Alessandra and Stephen DiCicco bought their rowhouse right after they were married in 2013. They were taken in immediately by one South Philadelphia street in particular.

“We loved Marvine Street,” she said. “It’s tree-lined, quiet, and friendly.”

And a three-bedroom home they found there had features the couple loved.

“The home had such charming qualities,” DiCicco said. “Exposed brick, exposed ductwork, and a vintage, claw-foot tub.”

The living room, with exposed brick.
Courtesy of Compass
The living room, with exposed brick.

The 1,080-square-foot property was built in 1960, and she said it did not require much work when they moved in. This gave the couple time to add personal touches, including a Pinterest-inspired laundry room in the finished basement.

One project they did undertake was upgrading the outdoor space behind the home, which is just a few blocks north of Citizens Bank Park.

“We put up the cedar fence for a tranquil, private backyard,” she said. “We love sitting outside in the evenings, listening to the Phillies’ home-run bell ding.”

DiCicco and her husband have enjoyed their South Philadelphia neighborhood for more than its proximity to baseball, but they do appreciate that the Sports Complex Special Services District keeps the streets clean and maintains Marconi Plaza each spring.

The exterior of the rowhouse on Marvine Street, described by the owners as a quiet, tree-lined street.
Courtesy of Compass
The exterior of the rowhouse on Marvine Street, described by the owners as a quiet, tree-lined street.

“We have loved to see the neighborhood bloom over the past six years.

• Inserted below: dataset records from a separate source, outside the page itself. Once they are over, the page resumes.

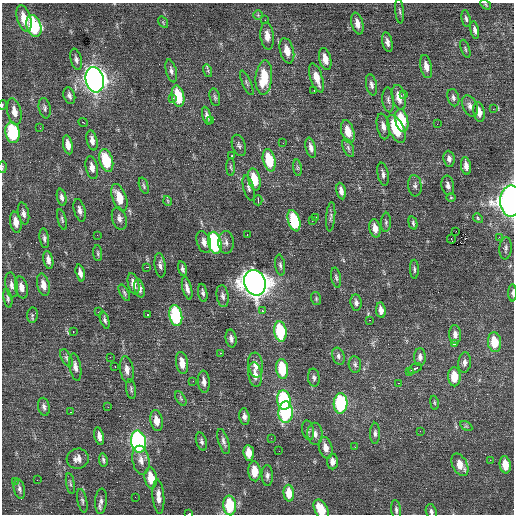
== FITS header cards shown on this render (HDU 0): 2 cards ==
NAXIS1  =                  512 / Axis length
NAXIS2  =                  512 / Axis length

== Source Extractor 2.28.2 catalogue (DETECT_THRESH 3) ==
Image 512 x 512 px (HDU 0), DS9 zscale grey, 1 PNG px = 1 image px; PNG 516 x 516 px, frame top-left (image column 1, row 512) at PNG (2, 3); each listed source drawn as its Kron ellipse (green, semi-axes under 4 px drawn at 4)
Background 0.275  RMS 0.79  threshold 2.36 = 3 sigma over >= 5 px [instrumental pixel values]
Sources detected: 207; all 207 listed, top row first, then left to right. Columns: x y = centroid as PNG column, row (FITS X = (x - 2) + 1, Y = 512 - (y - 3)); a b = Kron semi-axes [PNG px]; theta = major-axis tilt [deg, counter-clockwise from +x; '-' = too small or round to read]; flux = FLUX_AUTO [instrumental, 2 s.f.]
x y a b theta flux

It’s almost as far south as South Philly gets and certainly a hidden gem,” she said.

A work opportunity recently led the couple to list the home for sale.

“We are sad to be leaving the city and the community of friends and activities we have built in the neighborhood,” she said.

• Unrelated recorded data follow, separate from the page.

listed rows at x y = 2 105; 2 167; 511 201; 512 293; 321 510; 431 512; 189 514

She expects new owners to find joy in some of the things she and her husband have loved about living in the home.

“I think buyers will be happy to find a quiet, clean, tree-lined street that is close to the Broad Street Line,” she said. “It takes 17 minutes from the time you leave the house to exiting the subway at City Hall Station.”

The house is listed with Kristin McFeely at Compass for $325,000.

The kitchen and dining area of the South Philly rowhouse.
Courtesy of Compass
The kitchen and dining area of the South Philly rowhouse.